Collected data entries
****************
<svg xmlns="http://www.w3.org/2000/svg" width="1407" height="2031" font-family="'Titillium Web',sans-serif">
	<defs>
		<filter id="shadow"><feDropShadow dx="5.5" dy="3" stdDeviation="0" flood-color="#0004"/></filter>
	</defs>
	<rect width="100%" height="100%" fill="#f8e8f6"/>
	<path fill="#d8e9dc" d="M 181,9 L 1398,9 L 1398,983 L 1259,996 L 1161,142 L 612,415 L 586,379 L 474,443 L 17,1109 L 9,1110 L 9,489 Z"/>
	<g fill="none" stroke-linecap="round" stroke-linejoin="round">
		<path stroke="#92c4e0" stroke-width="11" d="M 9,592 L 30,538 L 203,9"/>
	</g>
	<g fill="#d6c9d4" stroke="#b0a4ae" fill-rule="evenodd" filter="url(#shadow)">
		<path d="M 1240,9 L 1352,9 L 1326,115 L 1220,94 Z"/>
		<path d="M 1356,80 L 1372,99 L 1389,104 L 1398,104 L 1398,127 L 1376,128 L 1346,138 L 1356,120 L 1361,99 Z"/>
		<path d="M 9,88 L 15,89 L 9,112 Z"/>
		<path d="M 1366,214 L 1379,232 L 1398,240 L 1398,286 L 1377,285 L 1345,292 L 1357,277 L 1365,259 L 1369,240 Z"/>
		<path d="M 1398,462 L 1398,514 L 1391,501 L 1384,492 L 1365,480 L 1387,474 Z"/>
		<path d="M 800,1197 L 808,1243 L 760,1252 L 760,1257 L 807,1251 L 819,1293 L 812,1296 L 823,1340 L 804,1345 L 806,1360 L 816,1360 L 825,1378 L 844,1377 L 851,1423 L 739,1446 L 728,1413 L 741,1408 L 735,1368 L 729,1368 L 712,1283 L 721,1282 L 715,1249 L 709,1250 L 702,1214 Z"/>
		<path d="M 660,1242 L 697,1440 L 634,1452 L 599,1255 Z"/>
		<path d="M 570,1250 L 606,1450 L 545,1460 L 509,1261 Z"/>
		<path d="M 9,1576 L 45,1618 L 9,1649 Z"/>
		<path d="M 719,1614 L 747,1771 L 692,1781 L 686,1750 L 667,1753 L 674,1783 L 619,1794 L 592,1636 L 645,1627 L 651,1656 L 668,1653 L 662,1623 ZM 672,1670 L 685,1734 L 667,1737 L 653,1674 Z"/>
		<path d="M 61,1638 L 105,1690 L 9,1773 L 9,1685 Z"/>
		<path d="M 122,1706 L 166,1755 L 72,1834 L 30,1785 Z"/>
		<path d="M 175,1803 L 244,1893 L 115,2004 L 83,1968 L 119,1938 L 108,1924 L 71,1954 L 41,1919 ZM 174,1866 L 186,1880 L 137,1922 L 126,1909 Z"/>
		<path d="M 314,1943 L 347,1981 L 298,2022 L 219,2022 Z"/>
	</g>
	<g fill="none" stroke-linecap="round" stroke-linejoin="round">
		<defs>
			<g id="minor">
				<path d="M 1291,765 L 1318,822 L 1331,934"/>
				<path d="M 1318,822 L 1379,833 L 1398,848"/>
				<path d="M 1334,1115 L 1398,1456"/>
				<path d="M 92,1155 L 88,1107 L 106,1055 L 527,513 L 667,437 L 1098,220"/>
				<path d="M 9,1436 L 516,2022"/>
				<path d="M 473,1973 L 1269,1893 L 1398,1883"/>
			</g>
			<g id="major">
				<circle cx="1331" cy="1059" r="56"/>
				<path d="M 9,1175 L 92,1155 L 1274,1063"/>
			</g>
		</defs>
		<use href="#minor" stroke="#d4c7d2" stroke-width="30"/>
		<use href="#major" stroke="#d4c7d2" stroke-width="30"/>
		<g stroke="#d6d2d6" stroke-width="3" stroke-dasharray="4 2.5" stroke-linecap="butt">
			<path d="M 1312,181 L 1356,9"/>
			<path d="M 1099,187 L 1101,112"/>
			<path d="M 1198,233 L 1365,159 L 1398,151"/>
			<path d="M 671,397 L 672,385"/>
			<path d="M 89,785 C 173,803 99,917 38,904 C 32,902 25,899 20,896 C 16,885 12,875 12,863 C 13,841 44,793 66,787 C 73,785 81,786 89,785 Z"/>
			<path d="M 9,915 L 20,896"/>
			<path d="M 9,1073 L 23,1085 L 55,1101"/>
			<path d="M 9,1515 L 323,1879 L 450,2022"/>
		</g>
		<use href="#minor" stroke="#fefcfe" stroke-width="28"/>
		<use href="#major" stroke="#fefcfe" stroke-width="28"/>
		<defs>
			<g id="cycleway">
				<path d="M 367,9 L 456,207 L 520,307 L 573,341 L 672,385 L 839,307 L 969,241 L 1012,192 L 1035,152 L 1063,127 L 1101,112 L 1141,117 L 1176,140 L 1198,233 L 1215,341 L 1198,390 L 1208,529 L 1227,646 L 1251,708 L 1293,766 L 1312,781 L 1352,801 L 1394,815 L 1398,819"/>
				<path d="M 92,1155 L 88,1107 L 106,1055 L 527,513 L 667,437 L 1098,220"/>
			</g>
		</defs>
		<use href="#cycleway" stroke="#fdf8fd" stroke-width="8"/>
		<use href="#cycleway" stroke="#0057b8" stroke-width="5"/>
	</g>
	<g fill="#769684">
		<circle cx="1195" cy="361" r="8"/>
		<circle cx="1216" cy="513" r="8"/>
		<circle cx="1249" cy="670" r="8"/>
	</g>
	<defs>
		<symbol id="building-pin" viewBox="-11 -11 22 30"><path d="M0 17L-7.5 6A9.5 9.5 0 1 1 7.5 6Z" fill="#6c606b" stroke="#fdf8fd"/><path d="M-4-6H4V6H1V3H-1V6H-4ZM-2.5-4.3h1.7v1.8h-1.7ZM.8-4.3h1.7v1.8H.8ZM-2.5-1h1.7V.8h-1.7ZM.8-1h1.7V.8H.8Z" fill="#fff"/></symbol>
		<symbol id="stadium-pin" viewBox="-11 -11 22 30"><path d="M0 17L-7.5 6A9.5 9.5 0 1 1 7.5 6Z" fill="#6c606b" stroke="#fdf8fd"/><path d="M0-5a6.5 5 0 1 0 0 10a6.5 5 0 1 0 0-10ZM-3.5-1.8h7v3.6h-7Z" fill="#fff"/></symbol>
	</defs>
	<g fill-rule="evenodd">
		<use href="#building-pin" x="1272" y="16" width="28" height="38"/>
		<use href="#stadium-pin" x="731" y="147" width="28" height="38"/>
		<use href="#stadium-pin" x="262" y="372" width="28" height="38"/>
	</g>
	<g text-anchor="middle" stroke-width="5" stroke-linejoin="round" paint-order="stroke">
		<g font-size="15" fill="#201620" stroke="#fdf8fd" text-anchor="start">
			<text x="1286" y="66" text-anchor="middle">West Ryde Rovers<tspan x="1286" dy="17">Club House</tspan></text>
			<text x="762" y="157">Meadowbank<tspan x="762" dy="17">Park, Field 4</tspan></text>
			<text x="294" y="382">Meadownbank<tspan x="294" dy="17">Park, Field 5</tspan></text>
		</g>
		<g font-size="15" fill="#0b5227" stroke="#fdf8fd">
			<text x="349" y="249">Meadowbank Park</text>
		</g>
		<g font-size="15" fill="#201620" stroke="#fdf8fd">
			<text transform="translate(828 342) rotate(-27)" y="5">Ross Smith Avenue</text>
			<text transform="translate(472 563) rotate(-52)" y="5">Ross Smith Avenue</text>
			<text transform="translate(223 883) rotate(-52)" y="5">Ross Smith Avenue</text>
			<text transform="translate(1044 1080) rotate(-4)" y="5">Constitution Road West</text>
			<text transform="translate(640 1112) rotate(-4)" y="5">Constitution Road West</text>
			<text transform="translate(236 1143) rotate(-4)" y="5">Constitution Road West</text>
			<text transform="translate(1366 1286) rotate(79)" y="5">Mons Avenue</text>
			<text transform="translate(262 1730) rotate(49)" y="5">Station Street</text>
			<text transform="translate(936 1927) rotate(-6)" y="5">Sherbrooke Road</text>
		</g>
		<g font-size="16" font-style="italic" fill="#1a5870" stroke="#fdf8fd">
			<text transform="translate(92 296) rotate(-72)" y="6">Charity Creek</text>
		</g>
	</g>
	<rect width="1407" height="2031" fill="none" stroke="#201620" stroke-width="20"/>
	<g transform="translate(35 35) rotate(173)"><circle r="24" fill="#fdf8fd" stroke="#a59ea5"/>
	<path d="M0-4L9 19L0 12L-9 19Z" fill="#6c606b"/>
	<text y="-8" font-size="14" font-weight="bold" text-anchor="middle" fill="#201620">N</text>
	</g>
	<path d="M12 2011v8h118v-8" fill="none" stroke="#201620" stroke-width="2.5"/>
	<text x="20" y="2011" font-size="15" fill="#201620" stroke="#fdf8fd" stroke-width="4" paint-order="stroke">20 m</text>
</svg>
****************
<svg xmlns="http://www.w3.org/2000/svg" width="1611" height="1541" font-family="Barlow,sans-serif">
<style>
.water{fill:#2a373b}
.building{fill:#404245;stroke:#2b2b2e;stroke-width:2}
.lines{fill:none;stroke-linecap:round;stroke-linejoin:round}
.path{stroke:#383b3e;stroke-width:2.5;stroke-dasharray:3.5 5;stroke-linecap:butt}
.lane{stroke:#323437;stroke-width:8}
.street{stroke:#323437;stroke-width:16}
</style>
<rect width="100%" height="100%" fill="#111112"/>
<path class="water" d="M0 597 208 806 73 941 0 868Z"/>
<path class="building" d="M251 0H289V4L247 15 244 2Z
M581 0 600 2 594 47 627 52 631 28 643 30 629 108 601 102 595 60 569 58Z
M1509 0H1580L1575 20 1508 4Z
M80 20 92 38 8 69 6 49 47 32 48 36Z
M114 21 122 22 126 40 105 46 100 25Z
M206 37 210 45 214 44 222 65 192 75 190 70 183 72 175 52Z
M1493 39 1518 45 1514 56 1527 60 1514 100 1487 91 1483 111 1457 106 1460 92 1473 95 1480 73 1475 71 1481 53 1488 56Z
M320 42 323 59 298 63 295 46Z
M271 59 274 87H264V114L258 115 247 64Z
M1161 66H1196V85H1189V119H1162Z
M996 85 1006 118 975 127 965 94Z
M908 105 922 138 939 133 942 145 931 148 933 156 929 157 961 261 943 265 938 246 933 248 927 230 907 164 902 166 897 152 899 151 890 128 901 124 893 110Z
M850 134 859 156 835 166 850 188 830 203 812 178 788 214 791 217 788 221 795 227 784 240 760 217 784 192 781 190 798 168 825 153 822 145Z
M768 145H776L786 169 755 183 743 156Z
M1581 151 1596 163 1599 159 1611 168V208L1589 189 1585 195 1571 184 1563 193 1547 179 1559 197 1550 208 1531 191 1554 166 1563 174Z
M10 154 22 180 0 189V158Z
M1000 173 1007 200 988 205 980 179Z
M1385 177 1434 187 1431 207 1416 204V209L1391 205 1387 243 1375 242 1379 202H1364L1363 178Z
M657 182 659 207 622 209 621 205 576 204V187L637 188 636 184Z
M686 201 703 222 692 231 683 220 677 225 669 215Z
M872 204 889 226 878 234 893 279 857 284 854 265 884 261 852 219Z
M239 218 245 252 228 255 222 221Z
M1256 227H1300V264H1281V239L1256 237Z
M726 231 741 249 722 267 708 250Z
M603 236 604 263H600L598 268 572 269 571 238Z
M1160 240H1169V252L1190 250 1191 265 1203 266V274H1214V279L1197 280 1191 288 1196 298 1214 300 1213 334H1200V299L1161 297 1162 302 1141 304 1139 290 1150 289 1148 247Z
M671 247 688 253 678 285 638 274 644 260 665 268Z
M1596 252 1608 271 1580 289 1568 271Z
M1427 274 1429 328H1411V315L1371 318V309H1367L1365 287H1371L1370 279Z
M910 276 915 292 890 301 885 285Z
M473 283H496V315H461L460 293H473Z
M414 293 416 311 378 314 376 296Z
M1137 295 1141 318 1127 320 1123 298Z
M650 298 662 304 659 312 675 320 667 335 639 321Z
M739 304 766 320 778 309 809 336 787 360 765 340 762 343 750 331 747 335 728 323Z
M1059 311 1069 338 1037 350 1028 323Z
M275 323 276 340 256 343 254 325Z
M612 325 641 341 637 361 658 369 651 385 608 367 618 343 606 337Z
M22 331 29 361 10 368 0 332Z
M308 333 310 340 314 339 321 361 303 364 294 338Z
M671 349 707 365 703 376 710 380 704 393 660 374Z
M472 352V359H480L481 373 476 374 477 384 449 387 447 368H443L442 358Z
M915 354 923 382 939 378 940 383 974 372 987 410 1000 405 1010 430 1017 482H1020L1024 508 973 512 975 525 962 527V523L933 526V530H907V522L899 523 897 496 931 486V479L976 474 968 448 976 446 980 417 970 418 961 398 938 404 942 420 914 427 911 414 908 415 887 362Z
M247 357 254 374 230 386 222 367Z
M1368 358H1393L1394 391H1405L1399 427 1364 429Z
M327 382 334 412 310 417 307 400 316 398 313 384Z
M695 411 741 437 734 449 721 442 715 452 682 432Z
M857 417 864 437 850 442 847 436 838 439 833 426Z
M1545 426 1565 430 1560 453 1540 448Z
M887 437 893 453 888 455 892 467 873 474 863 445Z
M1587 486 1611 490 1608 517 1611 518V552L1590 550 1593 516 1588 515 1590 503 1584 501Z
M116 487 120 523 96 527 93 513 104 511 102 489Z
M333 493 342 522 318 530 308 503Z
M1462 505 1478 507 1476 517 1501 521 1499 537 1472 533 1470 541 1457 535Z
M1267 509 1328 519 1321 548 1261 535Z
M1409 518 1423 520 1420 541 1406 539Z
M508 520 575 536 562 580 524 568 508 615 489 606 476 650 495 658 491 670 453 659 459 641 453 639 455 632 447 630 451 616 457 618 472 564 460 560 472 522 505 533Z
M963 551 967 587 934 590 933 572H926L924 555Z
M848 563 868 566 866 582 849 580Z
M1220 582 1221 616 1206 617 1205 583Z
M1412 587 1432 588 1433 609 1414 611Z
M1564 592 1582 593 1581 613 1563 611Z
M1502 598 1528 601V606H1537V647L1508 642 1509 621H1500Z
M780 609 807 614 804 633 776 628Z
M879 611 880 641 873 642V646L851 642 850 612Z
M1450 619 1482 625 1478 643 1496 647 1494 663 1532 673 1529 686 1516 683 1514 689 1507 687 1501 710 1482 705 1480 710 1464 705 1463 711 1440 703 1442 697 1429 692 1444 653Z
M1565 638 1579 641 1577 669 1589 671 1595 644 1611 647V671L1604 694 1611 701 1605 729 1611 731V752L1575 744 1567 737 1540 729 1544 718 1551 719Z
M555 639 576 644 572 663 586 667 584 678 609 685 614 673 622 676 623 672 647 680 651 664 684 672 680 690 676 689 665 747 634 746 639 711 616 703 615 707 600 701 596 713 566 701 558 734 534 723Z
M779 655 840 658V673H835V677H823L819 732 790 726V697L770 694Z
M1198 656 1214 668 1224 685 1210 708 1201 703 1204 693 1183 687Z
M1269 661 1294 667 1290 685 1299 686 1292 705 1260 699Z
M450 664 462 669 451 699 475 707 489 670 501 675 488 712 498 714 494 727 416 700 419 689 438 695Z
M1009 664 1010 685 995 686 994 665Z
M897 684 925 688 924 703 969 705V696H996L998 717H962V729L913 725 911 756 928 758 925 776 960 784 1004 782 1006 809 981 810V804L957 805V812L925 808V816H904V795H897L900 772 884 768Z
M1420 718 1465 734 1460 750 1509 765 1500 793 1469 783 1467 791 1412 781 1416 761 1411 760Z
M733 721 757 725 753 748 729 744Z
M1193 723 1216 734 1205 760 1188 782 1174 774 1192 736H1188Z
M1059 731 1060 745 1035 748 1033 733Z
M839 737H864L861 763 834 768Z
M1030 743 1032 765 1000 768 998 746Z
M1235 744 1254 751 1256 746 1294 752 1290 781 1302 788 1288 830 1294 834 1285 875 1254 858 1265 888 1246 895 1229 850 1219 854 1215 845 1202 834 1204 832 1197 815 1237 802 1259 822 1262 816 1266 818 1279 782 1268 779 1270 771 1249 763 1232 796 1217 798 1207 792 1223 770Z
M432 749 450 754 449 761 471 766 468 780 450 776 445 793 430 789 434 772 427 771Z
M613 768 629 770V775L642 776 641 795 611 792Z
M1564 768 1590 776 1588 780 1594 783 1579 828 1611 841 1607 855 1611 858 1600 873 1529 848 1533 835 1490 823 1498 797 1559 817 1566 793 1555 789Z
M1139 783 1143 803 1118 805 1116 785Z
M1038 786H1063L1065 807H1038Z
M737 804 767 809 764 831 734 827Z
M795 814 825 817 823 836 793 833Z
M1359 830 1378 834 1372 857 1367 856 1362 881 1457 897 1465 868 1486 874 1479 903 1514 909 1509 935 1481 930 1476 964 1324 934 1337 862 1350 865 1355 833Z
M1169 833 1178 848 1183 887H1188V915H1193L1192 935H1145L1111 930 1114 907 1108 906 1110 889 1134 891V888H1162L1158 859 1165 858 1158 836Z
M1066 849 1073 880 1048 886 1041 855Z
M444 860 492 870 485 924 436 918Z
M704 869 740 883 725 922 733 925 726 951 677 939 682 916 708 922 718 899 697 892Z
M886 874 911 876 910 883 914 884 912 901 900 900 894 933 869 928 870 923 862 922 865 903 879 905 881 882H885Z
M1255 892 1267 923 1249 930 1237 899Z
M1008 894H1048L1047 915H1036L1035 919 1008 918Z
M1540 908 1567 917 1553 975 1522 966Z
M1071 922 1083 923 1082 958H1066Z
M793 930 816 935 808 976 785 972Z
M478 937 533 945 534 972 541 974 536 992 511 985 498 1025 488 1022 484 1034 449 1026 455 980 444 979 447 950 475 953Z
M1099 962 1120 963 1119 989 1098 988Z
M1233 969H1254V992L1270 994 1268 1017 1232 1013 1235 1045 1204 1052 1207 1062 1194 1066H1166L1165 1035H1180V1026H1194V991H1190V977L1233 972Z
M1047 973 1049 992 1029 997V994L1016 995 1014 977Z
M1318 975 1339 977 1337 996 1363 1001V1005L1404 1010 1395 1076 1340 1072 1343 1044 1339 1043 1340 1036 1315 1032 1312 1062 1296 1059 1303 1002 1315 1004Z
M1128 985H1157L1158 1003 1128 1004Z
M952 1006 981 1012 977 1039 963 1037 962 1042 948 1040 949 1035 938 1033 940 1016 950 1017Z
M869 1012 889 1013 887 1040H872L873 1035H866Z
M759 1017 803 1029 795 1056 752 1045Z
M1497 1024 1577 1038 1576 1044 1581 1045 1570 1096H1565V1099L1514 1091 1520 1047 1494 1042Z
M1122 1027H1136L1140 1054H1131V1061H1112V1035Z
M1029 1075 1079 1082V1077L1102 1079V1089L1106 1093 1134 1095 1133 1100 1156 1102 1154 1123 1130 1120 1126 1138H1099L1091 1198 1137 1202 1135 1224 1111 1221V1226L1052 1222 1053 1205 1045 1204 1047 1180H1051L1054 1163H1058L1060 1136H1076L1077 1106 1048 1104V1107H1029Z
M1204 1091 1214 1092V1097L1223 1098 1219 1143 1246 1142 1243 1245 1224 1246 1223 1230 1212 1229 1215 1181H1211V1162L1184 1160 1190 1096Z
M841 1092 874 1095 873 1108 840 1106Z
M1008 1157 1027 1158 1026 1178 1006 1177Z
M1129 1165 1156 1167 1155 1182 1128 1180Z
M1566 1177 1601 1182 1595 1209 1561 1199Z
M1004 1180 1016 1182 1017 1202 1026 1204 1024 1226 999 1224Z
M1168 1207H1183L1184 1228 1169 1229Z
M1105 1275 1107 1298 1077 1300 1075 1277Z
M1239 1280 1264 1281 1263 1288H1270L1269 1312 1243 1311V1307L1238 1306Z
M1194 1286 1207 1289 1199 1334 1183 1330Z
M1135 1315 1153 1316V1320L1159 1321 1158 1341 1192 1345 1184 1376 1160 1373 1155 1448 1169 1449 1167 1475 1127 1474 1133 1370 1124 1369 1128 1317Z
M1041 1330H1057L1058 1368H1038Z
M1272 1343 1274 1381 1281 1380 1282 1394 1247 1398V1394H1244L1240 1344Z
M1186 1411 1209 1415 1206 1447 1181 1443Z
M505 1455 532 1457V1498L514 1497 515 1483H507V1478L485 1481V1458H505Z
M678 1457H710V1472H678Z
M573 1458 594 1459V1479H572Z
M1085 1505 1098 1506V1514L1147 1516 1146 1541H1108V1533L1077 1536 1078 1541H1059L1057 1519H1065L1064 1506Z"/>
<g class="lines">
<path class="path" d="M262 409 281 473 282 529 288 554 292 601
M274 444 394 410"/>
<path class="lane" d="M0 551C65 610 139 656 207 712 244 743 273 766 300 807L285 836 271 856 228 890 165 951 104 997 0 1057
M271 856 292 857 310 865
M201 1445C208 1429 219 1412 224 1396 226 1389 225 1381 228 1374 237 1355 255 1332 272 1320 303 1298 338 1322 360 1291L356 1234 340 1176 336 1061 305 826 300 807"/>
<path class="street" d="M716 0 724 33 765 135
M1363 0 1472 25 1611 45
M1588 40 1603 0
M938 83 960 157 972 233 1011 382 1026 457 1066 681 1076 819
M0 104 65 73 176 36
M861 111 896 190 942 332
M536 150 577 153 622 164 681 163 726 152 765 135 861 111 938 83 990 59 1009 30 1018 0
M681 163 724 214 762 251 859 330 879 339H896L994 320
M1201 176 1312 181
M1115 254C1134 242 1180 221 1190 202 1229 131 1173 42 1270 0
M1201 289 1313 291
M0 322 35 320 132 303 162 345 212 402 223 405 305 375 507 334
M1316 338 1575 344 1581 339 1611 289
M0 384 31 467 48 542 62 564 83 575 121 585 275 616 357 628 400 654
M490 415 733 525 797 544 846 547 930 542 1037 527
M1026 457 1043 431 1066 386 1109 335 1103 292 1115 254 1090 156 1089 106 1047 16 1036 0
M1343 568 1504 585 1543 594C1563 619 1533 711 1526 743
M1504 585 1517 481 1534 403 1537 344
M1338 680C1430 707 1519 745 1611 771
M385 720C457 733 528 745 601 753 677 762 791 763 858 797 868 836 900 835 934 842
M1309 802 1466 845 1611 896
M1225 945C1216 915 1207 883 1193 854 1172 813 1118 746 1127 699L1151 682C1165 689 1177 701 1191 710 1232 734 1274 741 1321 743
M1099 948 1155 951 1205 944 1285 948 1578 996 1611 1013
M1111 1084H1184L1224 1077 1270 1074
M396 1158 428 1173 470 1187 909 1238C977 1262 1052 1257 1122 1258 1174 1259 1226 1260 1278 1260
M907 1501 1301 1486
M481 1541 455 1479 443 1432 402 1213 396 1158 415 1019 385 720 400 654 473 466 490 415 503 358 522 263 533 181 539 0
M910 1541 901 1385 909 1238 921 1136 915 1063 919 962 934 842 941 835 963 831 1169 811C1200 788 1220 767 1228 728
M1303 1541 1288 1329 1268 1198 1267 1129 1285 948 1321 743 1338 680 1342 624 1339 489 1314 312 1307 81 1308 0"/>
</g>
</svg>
****************
**Exercise details**
Please copy the lines above from the line with "M704 869 740" up to and including the line with "M1135 1315 1153", exactly as written and with nothing else.

**Output of the task**
M704 869 740 883 725 922 733 925 726 951 677 939 682 916 708 922 718 899 697 892Z
M886 874 911 876 910 883 914 884 912 901 900 900 894 933 869 928 870 923 862 922 865 903 879 905 881 882H885Z
M1255 892 1267 923 1249 930 1237 899Z
M1008 894H1048L1047 915H1036L1035 919 1008 918Z
M1540 908 1567 917 1553 975 1522 966Z
M1071 922 1083 923 1082 958H1066Z
M793 930 816 935 808 976 785 972Z
M478 937 533 945 534 972 541 974 536 992 511 985 498 1025 488 1022 484 1034 449 1026 455 980 444 979 447 950 475 953Z
M1099 962 1120 963 1119 989 1098 988Z
M1233 969H1254V992L1270 994 1268 1017 1232 1013 1235 1045 1204 1052 1207 1062 1194 1066H1166L1165 1035H1180V1026H1194V991H1190V977L1233 972Z
M1047 973 1049 992 1029 997V994L1016 995 1014 977Z
M1318 975 1339 977 1337 996 1363 1001V1005L1404 1010 1395 1076 1340 1072 1343 1044 1339 1043 1340 1036 1315 1032 1312 1062 1296 1059 1303 1002 1315 1004Z
M1128 985H1157L1158 1003 1128 1004Z
M952 1006 981 1012 977 1039 963 1037 962 1042 948 1040 949 1035 938 1033 940 1016 950 1017Z
M869 1012 889 1013 887 1040H872L873 1035H866Z
M759 1017 803 1029 795 1056 752 1045Z
M1497 1024 1577 1038 1576 1044 1581 1045 1570 1096H1565V1099L1514 1091 1520 1047 1494 1042Z
M1122 1027H1136L1140 1054H1131V1061H1112V1035Z
M1029 1075 1079 1082V1077L1102 1079V1089L1106 1093 1134 1095 1133 1100 1156 1102 1154 1123 1130 1120 1126 1138H1099L1091 1198 1137 1202 1135 1224 1111 1221V1226L1052 1222 1053 1205 1045 1204 1047 1180H1051L1054 1163H1058L1060 1136H1076L1077 1106 1048 1104V1107H1029Z
M1204 1091 1214 1092V1097L1223 1098 1219 1143 1246 1142 1243 1245 1224 1246 1223 1230 1212 1229 1215 1181H1211V1162L1184 1160 1190 1096Z
M841 1092 874 1095 873 1108 840 1106Z
M1008 1157 1027 1158 1026 1178 1006 1177Z
M1129 1165 1156 1167 1155 1182 1128 1180Z
M1566 1177 1601 1182 1595 1209 1561 1199Z
M1004 1180 1016 1182 1017 1202 1026 1204 1024 1226 999 1224Z
M1168 1207H1183L1184 1228 1169 1229Z
M1105 1275 1107 1298 1077 1300 1075 1277Z
M1239 1280 1264 1281 1263 1288H1270L1269 1312 1243 1311V1307L1238 1306Z
M1194 1286 1207 1289 1199 1334 1183 1330Z
M1135 1315 1153 1316V1320L1159 1321 1158 1341 1192 1345 1184 1376 1160 1373 1155 1448 1169 1449 1167 1475 1127 1474 1133 1370 1124 1369 1128 1317Z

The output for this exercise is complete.